‘Ewan Gibbs: Here and There’
Local landmarks rendered in meticulous, miniature, gray bursts of information
Reviewed by Wayne Alan Brenner, Fri., Dec. 24, 2010
'Ewan Gibbs: Here and There'
Lora Reynolds Gallery,
360 Nueces #50, 215-4965,
Through Jan. 8
Start with what you know: a local landmark, say, or a bedroom suite from some continental resort's brochure. Capture it with your best, most basic tools: eyes, brain, pencil, paper. You're the artist; you're Ewan Gibbs. This is your third exhibition at Lora Reynolds Gallery.
You, reader, you're the potential viewer this writer must coax toward a gallery. Let's start with what you know: Chuck Close, the way he begins his huge portraits with grids, builds faces from rectangles and squares that, when they're near, break up into concentric angles of swirling colors. Sure, you know that: Some of those works are as ubiquitous as they are brilliant.
Ewan Gibbs does sort of the same thing, let's say.
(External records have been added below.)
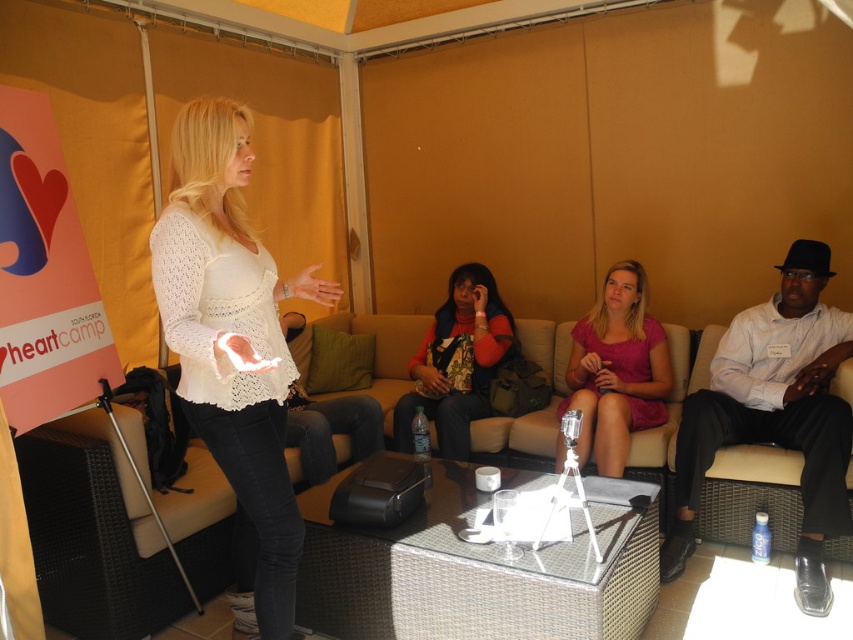
Question: Can you confirm if white shirt at center is positioned to the left of pink fabric dress at center?

Choices:
 (A) no
 (B) yes

Answer: (A)

Question: Which point is closer to the camera?

Choices:
 (A) red sweater at center
 (B) white lace top at center
 (C) white shirt at center
 (D) beige wicker couch at center

Answer: (B)

Question: Which point appears closest to the camera in this image?

Choices:
 (A) (170, 312)
 (B) (589, 324)
 (C) (453, 307)
 (D) (729, 422)

Answer: (A)

Question: Which object appears closest to the camera in this image?

Choices:
 (A) beige wicker couch at center
 (B) white lace top at center
 (C) red sweater at center
 (D) pink fabric dress at center

Answer: (B)

Question: Can you confirm if white lace top at center is positioned below red sweater at center?

Choices:
 (A) yes
 (B) no

Answer: (A)

Question: Is white lace top at center positioned before pink fabric dress at center?

Choices:
 (A) no
 (B) yes

Answer: (B)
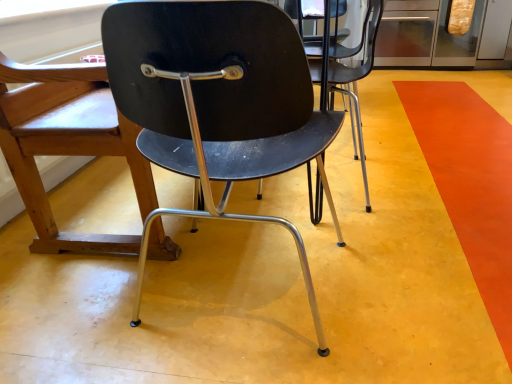
Question: Is orange matte floor at lower right situated inside matte black chair at center, which is the 1th chair in back-to-front order, or outside?

Choices:
 (A) outside
 (B) inside

Answer: (A)

Question: In the image, is orange matte floor at lower right positioned in front of or behind matte black chair at center, the 2th chair when ordered from front to back?

Choices:
 (A) front
 (B) behind

Answer: (A)

Question: Which object is the farthest from the orange matte floor at lower right?

Choices:
 (A) matte black chair at center, the 2th chair from the back
 (B) matte black chair at center, the 2th chair when ordered from front to back

Answer: (B)

Question: Estimate the real-world distances between objects in this image. Which object is closer to the matte black chair at center, the 2th chair when ordered from front to back?

Choices:
 (A) orange matte floor at lower right
 (B) matte black chair at center, the 2th chair from the back

Answer: (B)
Except that, in this show, he works small, with the images of landmarks – landmarks of Austin, highlights of its skyline – and generic hotel interiors reduced to postage-stamp size. Except that he doesn't use color or paints at all, but renders the scaled-down urban scenes with tiny squares, inspired by the grids of knitting-pattern stitches, of monochrome graphite; he carefully varies the pressure of his precise hand toward imparting the shadow and heft that will move each subject beyond the grid and into your eyes' realization.
It's an eerily machinelike two-dimensional reconstruction of architectural space, manifest via delicate human agency. Miniature, meticulous. Start with what you know, explore your city's shrines to art, and maybe end the year with these quiet gray-toned bursts of information at Lora Reynolds Gallery.